Your task is to repeat the entries word for word while leaving out the pictures.
▽
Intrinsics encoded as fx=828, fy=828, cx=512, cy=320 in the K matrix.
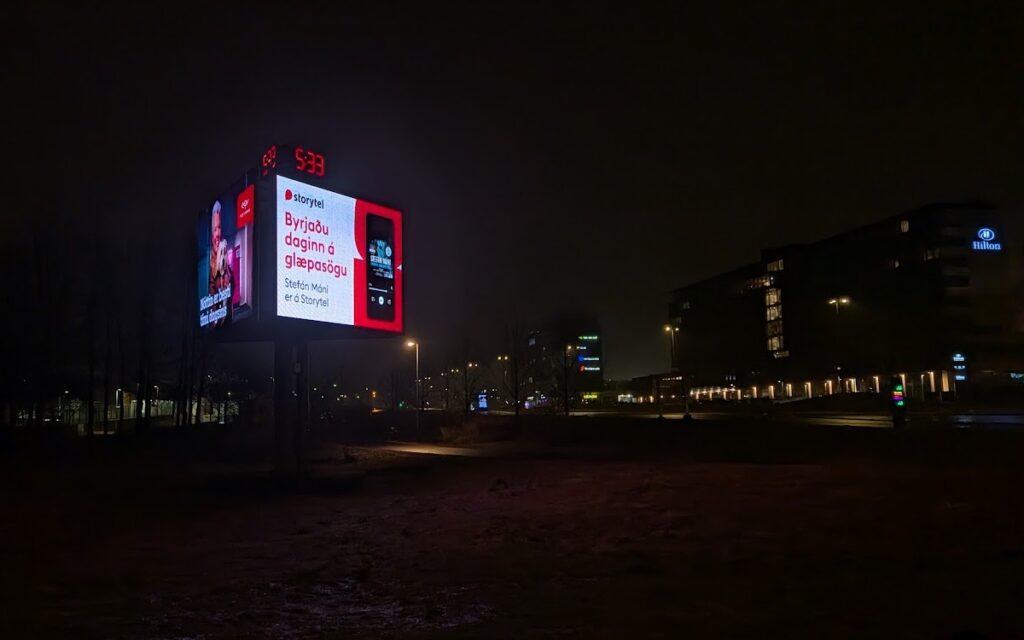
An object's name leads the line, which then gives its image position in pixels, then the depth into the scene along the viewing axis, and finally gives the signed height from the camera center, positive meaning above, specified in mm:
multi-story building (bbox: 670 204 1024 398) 85562 +9104
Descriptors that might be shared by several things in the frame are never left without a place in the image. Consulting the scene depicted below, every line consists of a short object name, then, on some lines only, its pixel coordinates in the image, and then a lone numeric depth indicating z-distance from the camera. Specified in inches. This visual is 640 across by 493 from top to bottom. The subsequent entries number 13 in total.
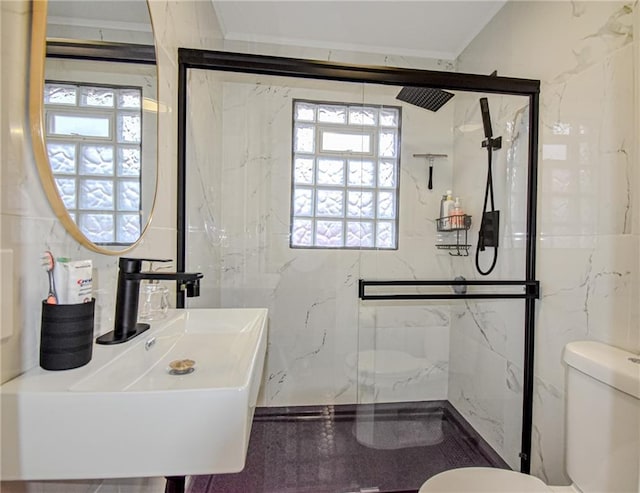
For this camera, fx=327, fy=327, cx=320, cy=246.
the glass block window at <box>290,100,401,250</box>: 83.8
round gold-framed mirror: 23.3
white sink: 19.2
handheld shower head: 74.7
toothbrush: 22.5
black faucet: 31.3
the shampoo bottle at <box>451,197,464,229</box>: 80.5
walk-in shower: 74.2
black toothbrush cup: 22.3
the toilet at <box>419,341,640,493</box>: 35.3
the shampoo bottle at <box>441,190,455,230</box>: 82.4
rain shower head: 71.1
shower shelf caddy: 80.4
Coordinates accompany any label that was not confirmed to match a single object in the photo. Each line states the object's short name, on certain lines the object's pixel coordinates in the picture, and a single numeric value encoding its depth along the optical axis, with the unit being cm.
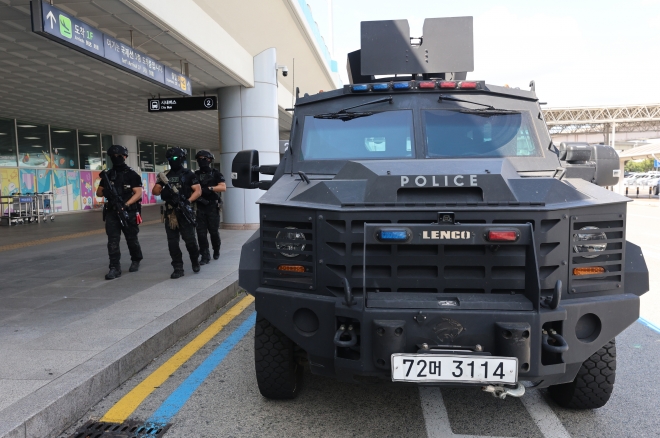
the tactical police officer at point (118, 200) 714
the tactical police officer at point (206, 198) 838
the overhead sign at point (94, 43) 607
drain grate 312
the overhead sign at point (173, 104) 1239
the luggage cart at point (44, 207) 1834
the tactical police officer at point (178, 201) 715
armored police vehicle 268
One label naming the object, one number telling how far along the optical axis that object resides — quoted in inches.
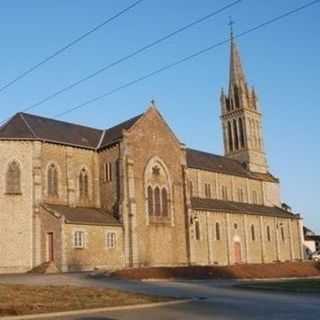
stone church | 1787.6
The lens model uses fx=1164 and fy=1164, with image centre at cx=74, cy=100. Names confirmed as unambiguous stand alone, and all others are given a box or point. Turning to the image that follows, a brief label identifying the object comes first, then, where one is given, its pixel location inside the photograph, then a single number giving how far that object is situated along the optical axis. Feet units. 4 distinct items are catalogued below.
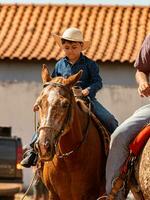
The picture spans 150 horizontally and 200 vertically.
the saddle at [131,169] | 33.48
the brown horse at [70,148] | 35.99
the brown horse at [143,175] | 30.95
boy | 42.40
△
■ **Exercise solution**:
Intrinsics encoded as fx=828, fy=828, cx=512, cy=320 in the K matrix.
An object's name leads the line, which then gives its image position in pixels, then the depth into the scene along the viewing axis, and finally gives the signed height from the camera center, positive meaning above, specified in mm:
multi-story building (bbox: 670 204 1024 398) 85562 +9104
Descriptors that might be shared by several things in the frame are never left without a place in the image. Consulting the scene depicted below, every line consists of a short object name, then, on some lines only, its pixel coordinates in the image, and then a lone numeric depth indicating z-distance from the camera. Specified in inches. This visual is 640 across by 493 from top to bottom. The subsequent entries number 13 in total.
For this camera, fx=327, fy=327, cx=320, cy=246.
the glass block window at <box>290,100,401,250</box>: 83.8
round gold-framed mirror: 23.3
white sink: 19.2
handheld shower head: 74.7
toothbrush: 22.5
black faucet: 31.3
the shampoo bottle at <box>451,197,464,229</box>: 80.5
walk-in shower: 74.2
black toothbrush cup: 22.3
the toilet at <box>419,341,640,493</box>: 35.3
the shampoo bottle at <box>441,190,455,230</box>: 82.4
rain shower head: 71.1
shower shelf caddy: 80.4
Coordinates accompany any label that was not confirmed to match a single object in the photo. Each line states the object's short name, on certain lines the object's pixel coordinates in the picture, and a single numeric value encoding its depth along the optical axis, with the unit being cm.
the tactical police officer at point (118, 200) 714
the tactical police officer at point (206, 198) 838
the overhead sign at point (94, 43) 607
drain grate 312
the overhead sign at point (173, 104) 1239
the luggage cart at point (44, 207) 1834
the tactical police officer at point (178, 201) 715
armored police vehicle 268
One label naming the object, one number telling how far along the optical axis that object resides — quoted in inches.
stone church | 1787.6
The lens model uses fx=1164 and fy=1164, with image centre at cx=74, cy=100. Names confirmed as unambiguous stand alone, and all others are given a box or point. Turning to the image that follows, a brief label identifying the object comes first, then, where one is given, its pixel location inside the photograph, then a single number giving how far that object is situated along the optical axis. Feet units. 4 distinct items are catalogued below.
The picture spans 150 horizontally and 200 vertically.
the saddle at [131,169] | 33.48
the brown horse at [70,148] | 35.99
the brown horse at [143,175] | 30.95
boy | 42.40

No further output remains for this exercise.